What needs to be done: An identical copy of the listing below is all the answer should contain.

Recorded data:
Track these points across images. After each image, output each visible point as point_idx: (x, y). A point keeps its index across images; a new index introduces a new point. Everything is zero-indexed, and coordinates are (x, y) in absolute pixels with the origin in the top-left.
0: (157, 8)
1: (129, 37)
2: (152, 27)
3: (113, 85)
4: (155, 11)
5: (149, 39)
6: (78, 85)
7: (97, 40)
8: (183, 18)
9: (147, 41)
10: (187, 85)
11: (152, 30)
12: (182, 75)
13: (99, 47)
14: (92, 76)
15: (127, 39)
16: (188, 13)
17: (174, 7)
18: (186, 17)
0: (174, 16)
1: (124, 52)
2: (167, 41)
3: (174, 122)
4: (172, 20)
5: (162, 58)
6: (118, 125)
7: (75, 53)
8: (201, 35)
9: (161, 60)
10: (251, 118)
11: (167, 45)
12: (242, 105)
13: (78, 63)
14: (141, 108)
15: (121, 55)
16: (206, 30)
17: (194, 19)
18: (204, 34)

Problem solution:
Track these points across images. After each image, output each visible point as point_idx: (x, y). A point keeps its index across images; a new index introduces a new point. Everything is zero-indexed, and coordinates are (x, y) in absolute pixels with the origin in the top-left.
0: (157, 8)
1: (129, 37)
2: (152, 27)
3: (113, 85)
4: (155, 11)
5: (149, 39)
6: (78, 85)
7: (97, 40)
8: (183, 18)
9: (147, 41)
10: (187, 85)
11: (152, 30)
12: (182, 75)
13: (99, 47)
14: (92, 76)
15: (127, 39)
16: (188, 13)
17: (174, 7)
18: (186, 17)
0: (174, 16)
1: (124, 52)
2: (167, 41)
3: (174, 122)
4: (172, 20)
5: (162, 58)
6: (118, 125)
7: (75, 53)
8: (201, 35)
9: (161, 60)
10: (251, 118)
11: (167, 45)
12: (242, 105)
13: (78, 63)
14: (141, 108)
15: (121, 55)
16: (206, 30)
17: (194, 19)
18: (204, 34)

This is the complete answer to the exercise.